You will also generate a sample file with bad data, trigger the flow, and check the results.
Copy the sample1.csv
data file to the input directory:
user@nifihost$ cp gcan_work/sample1.csv /tmp/gcan_data/
Examine the GetFile
and PutGreenplumRecord
processor components on the NiFi canvas, and notice when their statistics update.
Examine the contents of the Greenplum Database table.
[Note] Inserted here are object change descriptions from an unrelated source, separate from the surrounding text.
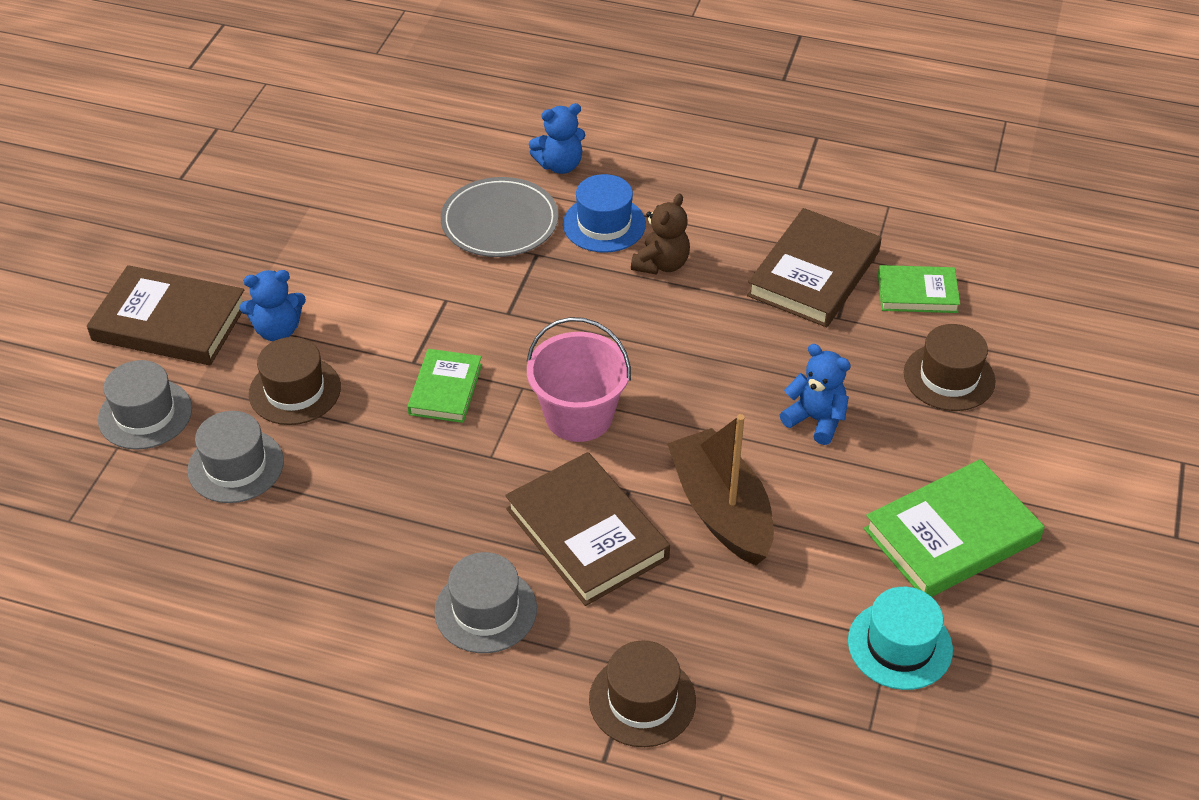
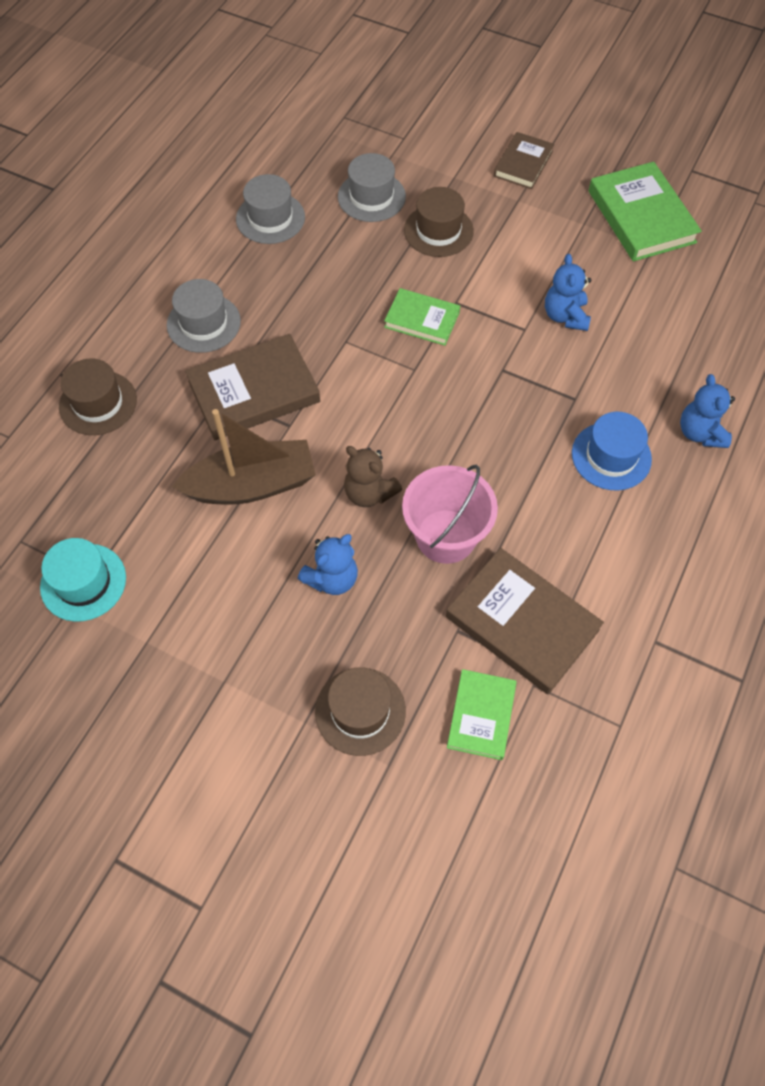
camera: 100 degrees right, 15 degrees up
(145, 414) = (431, 151): grey hat -> grey hat (270, 218)
(170, 322) = (523, 164): brown book -> brown book, size x0.60
(277, 330) = (505, 223): blue teddy bear -> blue teddy bear (565, 316)
(499, 222) = (621, 376): grey plate -> none
(579, 416) = (374, 403): pink bucket -> pink bucket (446, 536)
(661, 264) = (550, 493): brown teddy bear -> brown teddy bear (369, 493)
(951, 535) = (176, 655): green book -> green book (641, 217)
Enter the following command in the psql
terminal session that you used earlier:
testdb=# SELECT * FROM gcan_dept_expense ORDER BY dept_id, month;
dept_id | month | expenses
---------+-------+----------
1313131 | 10 | 492.83
1313131 | 11 | 555.55
1313131 | 12 | 1313.13
3535353 | 10 | 6001.94
3535353 | 11 | 761.35
3535353 | 12 | 81.12
7979797 | 10 | 5555.55
7979797 | 11 | 18.72
7979797 | 12 | 173.18
(9 rows)
Copy the sample2.csv
data file to the input directory:
user@nifihost$ cp gcan_work/sample2.csv /tmp/gcan_data/
Wait until flow between the GetFile
and PutGreenplumRecord
processor components is triggered.
Query the table again:
testdb=# SELECT * FROM gcan_dept_expense ORDER BY dept_id, month;
dept_id | month | expenses
---------+-------+----------
1313131 | 10 | 492.83
1313131 | 11 | 555.55
1313131 | 12 | 1313.13
2222222 | 12 | 22.22
3535353 | 10 | 6001.94
3535353 | 11 | 761.35
3535353 | 12 | 81.12
7979797 | 10 | 5555.55
7979797 | 11 | 18.72
7979797 | 12 | 173.18
(10 rows)
Notice the new row for department 2222222
, and the updated expenses
values for department 1313131
, month 11
and department 7979797
, month 10
.
Write a sample file with bad input data directly to the input directory:
user@nifihost$ echo '"dept_id","month","expenses"
"1313131","12","12222.22"
"7979797","zz","5555.55"' > /tmp/gcan_data/sample3.csv
This data includes the value zz
in what should be an int
field.
Observe the NiFi canvas and wait for the flow to triger. Notice that the PutGreenplumRecord
processor canvas component eventually displays a red box in the right-hand corner. Hover over the red box and view the warning message. The processor generates a NumberFormatException
when attempting to write the second record to the Greenplum table.
Query the table again. In this query, filter on the department identifier in the first record of the sample3.csv
data file to display only the table rows associated with that department:
testdb=# SELECT * FROM gcan_dept_expense WHERE dept_id=1313131 ORDER BY month;
dept_id | month | expenses
---------+-------+----------
1313131 | 10 | 492.83
1313131 | 11 | 555.55
1313131 | 12 | 1313.13
(3 rows)
Notice that the first record in sample3.csv
, even though correctly formatted, was not written to the table. The Connector must process all records in the FlowFile successfully before it will write the batch to Greenplum Database.